(Dataset excerpts)
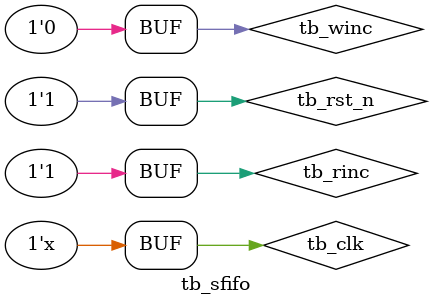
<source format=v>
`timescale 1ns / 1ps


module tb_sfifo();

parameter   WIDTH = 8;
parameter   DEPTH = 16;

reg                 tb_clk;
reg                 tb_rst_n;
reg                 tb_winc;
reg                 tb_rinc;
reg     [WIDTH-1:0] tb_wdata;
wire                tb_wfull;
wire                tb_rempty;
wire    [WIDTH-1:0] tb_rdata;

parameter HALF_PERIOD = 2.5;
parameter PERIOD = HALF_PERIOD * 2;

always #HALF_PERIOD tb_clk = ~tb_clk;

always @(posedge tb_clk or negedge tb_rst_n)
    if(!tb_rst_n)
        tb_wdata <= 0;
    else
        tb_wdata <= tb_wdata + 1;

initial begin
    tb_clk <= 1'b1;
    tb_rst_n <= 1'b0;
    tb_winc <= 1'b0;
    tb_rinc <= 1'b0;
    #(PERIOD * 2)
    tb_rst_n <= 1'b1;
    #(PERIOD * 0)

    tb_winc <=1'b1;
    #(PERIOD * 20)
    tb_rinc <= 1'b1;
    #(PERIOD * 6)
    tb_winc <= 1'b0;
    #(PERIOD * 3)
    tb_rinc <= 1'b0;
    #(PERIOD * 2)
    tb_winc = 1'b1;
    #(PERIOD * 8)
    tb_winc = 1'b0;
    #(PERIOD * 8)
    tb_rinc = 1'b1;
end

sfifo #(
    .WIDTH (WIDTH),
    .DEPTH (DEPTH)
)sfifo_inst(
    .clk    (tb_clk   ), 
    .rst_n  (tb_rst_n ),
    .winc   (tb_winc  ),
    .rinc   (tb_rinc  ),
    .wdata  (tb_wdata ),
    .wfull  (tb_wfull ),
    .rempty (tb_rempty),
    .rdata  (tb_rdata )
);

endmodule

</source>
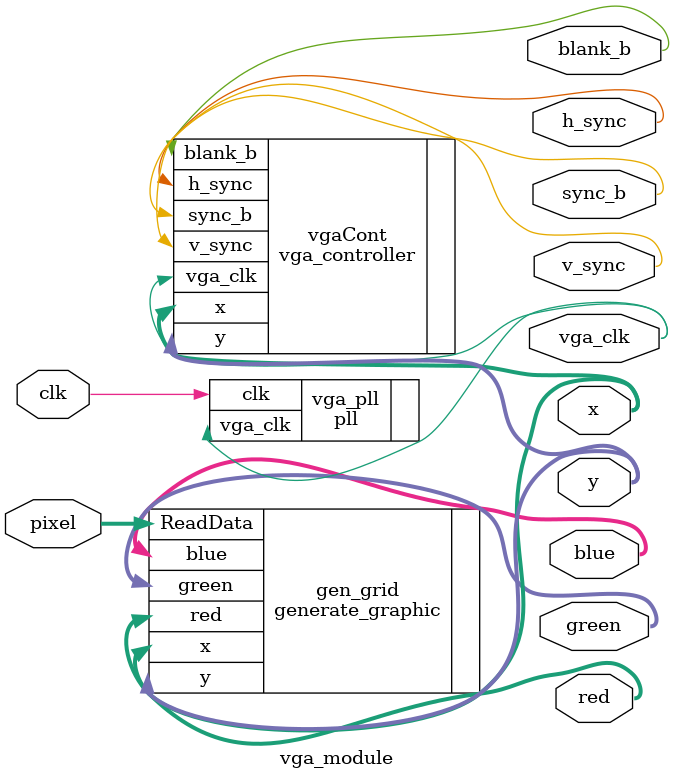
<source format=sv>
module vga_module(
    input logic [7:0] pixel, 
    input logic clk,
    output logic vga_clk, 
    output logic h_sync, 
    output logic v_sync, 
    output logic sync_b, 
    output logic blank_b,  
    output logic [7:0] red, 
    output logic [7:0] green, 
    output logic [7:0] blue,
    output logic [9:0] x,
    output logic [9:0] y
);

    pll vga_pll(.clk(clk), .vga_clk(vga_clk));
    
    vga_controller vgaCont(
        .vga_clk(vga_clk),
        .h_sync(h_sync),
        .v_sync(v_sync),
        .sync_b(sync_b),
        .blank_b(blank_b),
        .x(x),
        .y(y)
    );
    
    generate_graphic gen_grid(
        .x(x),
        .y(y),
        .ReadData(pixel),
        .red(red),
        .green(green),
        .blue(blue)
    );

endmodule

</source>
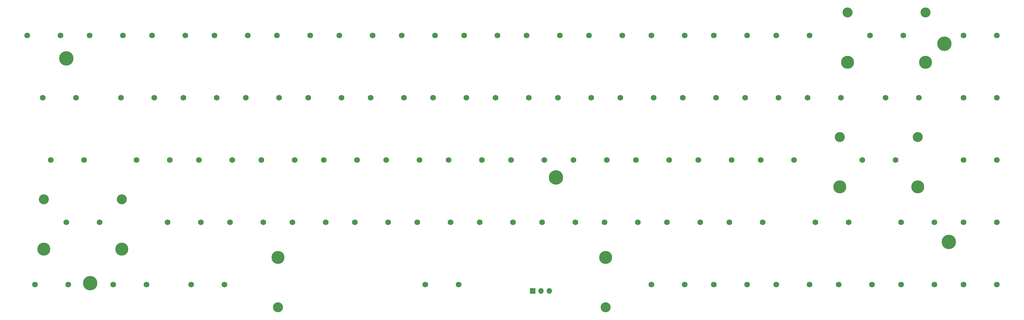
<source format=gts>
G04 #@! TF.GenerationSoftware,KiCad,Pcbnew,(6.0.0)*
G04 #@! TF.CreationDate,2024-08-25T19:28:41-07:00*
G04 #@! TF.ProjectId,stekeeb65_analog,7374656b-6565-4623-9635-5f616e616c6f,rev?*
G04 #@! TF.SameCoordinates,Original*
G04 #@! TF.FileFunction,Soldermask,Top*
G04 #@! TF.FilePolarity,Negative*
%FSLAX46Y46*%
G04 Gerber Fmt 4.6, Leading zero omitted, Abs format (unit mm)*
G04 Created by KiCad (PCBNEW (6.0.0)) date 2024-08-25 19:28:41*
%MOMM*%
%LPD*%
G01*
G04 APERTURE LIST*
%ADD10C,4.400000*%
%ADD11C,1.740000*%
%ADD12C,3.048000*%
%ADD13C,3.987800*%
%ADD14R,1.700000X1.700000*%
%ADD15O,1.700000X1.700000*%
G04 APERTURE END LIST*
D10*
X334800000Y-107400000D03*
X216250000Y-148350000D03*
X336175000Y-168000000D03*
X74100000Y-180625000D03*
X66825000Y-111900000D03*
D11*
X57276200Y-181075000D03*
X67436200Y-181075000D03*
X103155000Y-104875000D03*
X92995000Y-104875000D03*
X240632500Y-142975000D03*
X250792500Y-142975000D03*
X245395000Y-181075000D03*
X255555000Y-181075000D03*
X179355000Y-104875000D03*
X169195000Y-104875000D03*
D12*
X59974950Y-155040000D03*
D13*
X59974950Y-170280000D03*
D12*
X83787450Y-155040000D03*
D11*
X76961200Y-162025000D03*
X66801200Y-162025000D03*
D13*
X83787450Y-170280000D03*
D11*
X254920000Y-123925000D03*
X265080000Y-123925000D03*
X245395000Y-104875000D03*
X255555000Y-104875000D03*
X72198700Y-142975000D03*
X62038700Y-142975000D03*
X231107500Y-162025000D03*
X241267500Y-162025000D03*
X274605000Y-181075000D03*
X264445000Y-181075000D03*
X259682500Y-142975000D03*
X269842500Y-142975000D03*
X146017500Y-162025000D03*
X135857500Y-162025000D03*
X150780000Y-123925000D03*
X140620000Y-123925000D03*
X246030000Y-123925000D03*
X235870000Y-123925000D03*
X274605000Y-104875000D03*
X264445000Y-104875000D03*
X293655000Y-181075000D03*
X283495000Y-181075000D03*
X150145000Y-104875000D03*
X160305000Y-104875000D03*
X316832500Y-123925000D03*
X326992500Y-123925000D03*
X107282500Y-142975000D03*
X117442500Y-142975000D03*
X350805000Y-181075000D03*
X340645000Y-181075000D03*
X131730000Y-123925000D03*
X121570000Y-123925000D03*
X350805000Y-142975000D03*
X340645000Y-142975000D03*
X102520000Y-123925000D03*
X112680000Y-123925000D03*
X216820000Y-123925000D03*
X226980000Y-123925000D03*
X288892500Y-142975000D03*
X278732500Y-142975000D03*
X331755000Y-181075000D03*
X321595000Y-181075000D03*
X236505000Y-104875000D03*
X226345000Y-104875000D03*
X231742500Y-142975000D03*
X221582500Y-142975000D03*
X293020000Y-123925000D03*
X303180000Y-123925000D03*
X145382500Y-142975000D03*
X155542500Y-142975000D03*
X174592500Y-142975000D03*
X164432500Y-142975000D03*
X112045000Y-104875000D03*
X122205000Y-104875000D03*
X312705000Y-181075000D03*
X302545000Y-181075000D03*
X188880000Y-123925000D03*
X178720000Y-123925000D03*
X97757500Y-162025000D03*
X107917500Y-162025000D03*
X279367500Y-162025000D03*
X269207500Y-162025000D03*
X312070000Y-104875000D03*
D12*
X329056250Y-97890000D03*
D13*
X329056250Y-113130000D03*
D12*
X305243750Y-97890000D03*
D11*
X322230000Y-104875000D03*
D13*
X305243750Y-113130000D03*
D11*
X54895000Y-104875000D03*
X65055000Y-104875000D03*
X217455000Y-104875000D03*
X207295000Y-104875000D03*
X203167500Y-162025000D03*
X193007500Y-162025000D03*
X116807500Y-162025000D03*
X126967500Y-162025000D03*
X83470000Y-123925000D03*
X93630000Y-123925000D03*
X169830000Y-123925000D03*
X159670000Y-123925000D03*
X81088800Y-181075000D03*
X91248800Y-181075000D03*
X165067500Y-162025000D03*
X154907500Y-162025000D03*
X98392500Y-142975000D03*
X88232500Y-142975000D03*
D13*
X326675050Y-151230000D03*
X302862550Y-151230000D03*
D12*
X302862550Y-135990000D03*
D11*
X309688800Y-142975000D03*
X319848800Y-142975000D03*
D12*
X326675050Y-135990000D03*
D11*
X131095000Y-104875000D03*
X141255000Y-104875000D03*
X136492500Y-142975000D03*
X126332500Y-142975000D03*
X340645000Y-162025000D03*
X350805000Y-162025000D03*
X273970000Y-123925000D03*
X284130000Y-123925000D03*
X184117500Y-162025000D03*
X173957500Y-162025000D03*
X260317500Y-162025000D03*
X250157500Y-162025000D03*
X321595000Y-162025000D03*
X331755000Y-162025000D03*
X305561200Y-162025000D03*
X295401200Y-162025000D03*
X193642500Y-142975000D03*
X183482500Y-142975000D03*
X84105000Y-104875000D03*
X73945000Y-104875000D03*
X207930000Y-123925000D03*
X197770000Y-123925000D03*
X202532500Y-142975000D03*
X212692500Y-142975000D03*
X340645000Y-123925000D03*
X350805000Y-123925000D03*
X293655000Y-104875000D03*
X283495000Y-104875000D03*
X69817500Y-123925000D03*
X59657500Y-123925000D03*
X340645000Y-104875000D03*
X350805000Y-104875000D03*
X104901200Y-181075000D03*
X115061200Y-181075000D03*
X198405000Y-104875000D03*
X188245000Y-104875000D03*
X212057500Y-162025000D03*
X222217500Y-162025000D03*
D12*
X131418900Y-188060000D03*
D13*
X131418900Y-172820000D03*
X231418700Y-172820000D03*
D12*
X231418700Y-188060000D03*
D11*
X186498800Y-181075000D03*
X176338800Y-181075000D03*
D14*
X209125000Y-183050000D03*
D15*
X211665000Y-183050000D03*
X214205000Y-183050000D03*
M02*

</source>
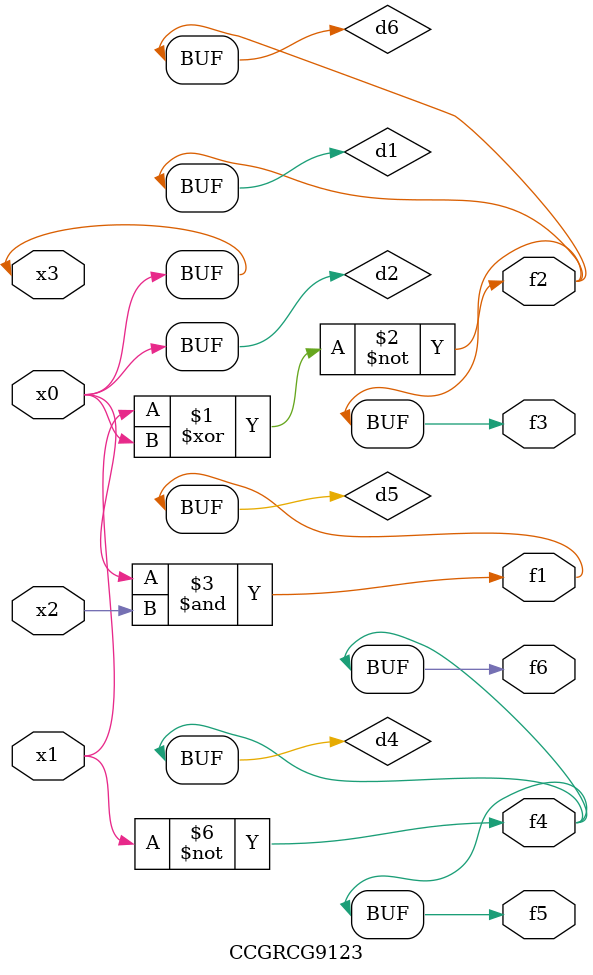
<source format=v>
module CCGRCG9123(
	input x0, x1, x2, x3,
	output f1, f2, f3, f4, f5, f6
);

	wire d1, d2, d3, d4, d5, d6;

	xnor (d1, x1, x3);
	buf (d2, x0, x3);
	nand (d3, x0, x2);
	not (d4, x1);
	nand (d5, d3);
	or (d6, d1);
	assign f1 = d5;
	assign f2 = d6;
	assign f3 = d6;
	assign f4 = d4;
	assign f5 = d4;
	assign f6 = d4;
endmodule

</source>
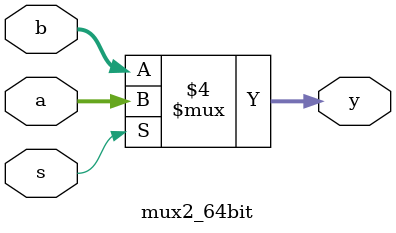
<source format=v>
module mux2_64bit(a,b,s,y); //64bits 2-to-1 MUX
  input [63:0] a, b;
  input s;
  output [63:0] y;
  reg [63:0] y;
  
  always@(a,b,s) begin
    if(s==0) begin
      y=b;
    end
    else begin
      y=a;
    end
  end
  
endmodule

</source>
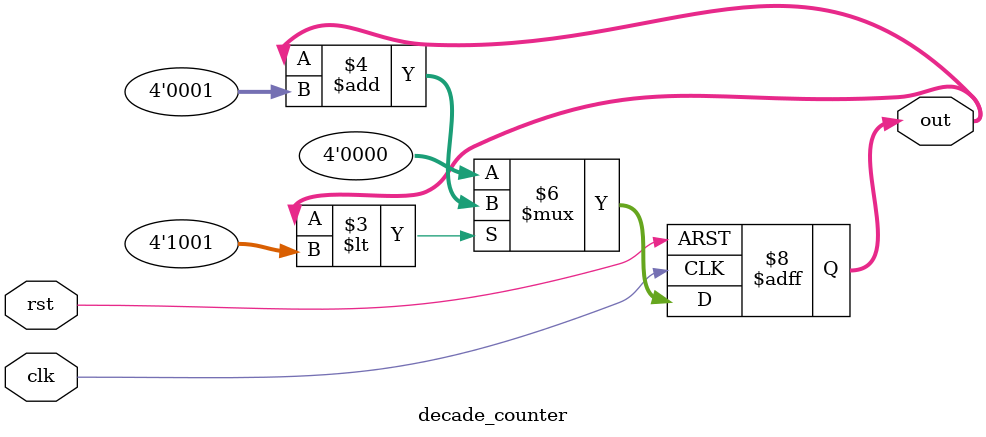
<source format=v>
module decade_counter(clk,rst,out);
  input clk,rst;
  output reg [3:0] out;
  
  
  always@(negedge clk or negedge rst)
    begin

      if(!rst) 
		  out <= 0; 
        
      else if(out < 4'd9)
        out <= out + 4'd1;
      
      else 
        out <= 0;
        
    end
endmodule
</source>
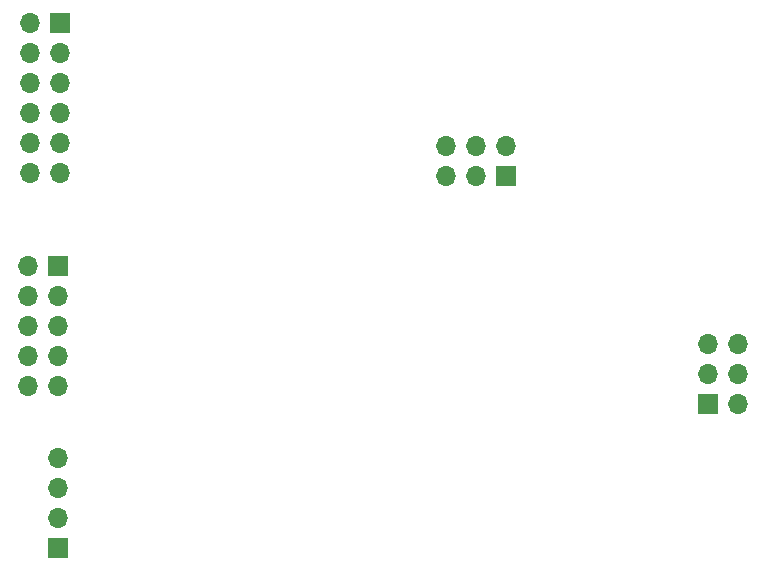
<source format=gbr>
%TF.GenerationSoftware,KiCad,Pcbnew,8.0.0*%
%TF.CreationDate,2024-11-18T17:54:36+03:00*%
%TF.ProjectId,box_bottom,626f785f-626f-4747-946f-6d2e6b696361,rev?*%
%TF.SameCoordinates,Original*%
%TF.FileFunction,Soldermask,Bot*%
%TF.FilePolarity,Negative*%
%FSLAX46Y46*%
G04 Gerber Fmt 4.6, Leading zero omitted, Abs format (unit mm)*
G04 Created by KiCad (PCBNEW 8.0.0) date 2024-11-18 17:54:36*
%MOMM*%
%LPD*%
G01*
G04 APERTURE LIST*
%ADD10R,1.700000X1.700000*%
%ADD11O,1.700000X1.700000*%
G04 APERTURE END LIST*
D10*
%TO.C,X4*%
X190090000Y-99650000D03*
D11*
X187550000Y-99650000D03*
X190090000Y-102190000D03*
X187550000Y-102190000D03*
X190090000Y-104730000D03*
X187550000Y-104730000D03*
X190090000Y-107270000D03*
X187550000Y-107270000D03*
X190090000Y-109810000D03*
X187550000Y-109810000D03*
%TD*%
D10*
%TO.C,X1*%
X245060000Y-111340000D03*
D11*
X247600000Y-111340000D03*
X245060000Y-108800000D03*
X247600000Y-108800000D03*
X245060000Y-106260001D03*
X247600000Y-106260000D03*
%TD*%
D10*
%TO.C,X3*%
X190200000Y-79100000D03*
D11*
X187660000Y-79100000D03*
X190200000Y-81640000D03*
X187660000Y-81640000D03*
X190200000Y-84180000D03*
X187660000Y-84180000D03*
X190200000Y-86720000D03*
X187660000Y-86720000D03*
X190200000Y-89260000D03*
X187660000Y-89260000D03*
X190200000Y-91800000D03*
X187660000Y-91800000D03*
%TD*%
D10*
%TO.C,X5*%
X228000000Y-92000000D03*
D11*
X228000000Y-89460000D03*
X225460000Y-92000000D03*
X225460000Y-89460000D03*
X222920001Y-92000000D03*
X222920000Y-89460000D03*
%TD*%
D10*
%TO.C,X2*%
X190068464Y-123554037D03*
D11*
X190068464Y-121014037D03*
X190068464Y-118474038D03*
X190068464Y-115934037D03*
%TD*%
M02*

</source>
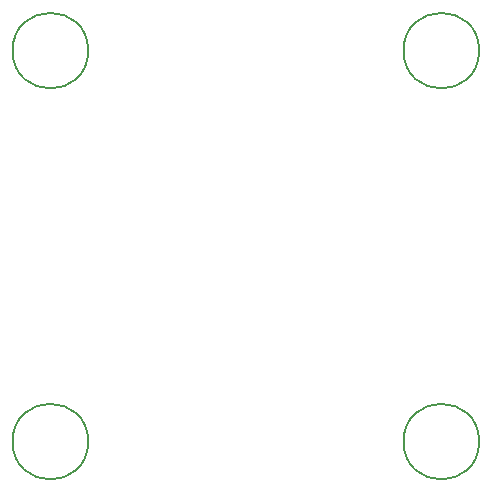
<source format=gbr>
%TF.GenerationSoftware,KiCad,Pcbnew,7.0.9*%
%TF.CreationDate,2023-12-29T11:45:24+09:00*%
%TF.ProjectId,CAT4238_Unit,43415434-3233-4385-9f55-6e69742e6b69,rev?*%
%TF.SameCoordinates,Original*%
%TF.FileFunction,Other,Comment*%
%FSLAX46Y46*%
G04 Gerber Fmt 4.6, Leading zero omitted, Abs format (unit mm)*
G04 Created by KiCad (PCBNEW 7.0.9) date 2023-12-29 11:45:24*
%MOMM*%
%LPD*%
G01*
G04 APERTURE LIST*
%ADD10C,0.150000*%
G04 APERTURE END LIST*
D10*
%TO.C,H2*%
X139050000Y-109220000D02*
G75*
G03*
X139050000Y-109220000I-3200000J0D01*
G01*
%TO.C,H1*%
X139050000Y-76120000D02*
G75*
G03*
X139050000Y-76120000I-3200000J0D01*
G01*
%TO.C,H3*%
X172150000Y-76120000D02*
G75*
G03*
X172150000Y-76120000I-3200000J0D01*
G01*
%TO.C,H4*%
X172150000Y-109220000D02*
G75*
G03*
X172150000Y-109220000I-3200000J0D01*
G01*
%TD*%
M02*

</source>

Exercise directions:
For this exercise, output exactly the lines above from the line with "X66801200Y-162025000D03*" to the line with "X231107500Y-162025000D03*", counting both, and leave out the rest.

Solution for this problem:
X66801200Y-162025000D03*
D13*
X83787450Y-170280000D03*
D11*
X254920000Y-123925000D03*
X265080000Y-123925000D03*
X245395000Y-104875000D03*
X255555000Y-104875000D03*
X72198700Y-142975000D03*
X62038700Y-142975000D03*
X231107500Y-162025000D03*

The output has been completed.